Task material:
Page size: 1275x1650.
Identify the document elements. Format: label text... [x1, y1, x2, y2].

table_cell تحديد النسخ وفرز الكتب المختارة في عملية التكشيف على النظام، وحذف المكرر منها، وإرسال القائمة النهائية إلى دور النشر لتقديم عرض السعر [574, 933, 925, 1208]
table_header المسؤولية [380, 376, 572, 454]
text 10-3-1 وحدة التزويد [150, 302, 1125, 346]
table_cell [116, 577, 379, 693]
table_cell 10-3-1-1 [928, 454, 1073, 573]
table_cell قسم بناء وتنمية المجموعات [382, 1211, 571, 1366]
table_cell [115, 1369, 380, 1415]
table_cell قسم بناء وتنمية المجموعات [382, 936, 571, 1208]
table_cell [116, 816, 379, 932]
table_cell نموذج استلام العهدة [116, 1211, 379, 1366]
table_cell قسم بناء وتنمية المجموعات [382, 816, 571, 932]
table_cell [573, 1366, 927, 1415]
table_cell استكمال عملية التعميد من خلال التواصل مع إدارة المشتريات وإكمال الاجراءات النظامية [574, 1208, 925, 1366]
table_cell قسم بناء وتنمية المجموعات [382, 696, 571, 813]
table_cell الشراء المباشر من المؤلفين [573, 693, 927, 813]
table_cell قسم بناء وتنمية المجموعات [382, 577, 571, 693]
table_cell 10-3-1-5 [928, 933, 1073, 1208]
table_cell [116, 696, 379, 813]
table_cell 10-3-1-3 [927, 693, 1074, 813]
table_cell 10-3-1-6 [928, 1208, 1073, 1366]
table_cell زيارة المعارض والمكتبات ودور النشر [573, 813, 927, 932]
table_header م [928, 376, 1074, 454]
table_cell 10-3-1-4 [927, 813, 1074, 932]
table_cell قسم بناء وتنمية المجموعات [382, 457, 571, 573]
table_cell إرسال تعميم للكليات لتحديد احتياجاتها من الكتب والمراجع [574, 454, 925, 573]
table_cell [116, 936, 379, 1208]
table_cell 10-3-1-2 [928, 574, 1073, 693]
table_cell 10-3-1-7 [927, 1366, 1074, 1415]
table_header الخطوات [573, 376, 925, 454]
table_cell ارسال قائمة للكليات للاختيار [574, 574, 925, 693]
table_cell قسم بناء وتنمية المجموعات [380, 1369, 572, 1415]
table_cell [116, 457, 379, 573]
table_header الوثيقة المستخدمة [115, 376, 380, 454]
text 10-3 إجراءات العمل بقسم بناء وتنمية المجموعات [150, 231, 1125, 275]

Exercise prompt: Restate each line of the records above without any deviation.

Completed exercise:
Page size: 1275x1650.
Identify the document elements. Format: label text... [x1, y1, x2, y2].

table_cell تحديد النسخ وفرز الكتب المختارة في عملية التكشيف على النظام، وحذف المكرر منها، وإرسال القائمة النهائية إلى دور النشر لتقديم عرض السعر [574, 933, 925, 1208]
table_header المسؤولية [380, 376, 572, 454]
text 10-3-1 وحدة التزويد [150, 302, 1125, 346]
table_cell [116, 577, 379, 693]
table_cell 10-3-1-1 [928, 454, 1073, 573]
table_cell قسم بناء وتنمية المجموعات [382, 1211, 571, 1366]
table_cell [115, 1369, 380, 1415]
table_cell قسم بناء وتنمية المجموعات [382, 936, 571, 1208]
table_cell [116, 816, 379, 932]
table_cell نموذج استلام العهدة [116, 1211, 379, 1366]
table_cell قسم بناء وتنمية المجموعات [382, 816, 571, 932]
table_cell [573, 1366, 927, 1415]
table_cell استكمال عملية التعميد من خلال التواصل مع إدارة المشتريات وإكمال الاجراءات النظامية [574, 1208, 925, 1366]
table_cell قسم بناء وتنمية المجموعات [382, 696, 571, 813]
table_cell الشراء المباشر من المؤلفين [573, 693, 927, 813]
table_cell قسم بناء وتنمية المجموعات [382, 577, 571, 693]
table_cell 10-3-1-5 [928, 933, 1073, 1208]
table_cell [116, 696, 379, 813]
table_cell 10-3-1-3 [927, 693, 1074, 813]
table_cell 10-3-1-6 [928, 1208, 1073, 1366]
table_cell زيارة المعارض والمكتبات ودور النشر [573, 813, 927, 932]
table_header م [928, 376, 1074, 454]
table_cell 10-3-1-4 [927, 813, 1074, 932]
table_cell قسم بناء وتنمية المجموعات [382, 457, 571, 573]
table_cell إرسال تعميم للكليات لتحديد احتياجاتها من الكتب والمراجع [574, 454, 925, 573]
table_cell [116, 936, 379, 1208]
table_cell 10-3-1-2 [928, 574, 1073, 693]
table_cell 10-3-1-7 [927, 1366, 1074, 1415]
table_header الخطوات [573, 376, 925, 454]
table_cell ارسال قائمة للكليات للاختيار [574, 574, 925, 693]
table_cell قسم بناء وتنمية المجموعات [380, 1369, 572, 1415]
table_cell [116, 457, 379, 573]
table_header الوثيقة المستخدمة [115, 376, 380, 454]
text 10-3 إجراءات العمل بقسم بناء وتنمية المجموعات [150, 231, 1125, 275]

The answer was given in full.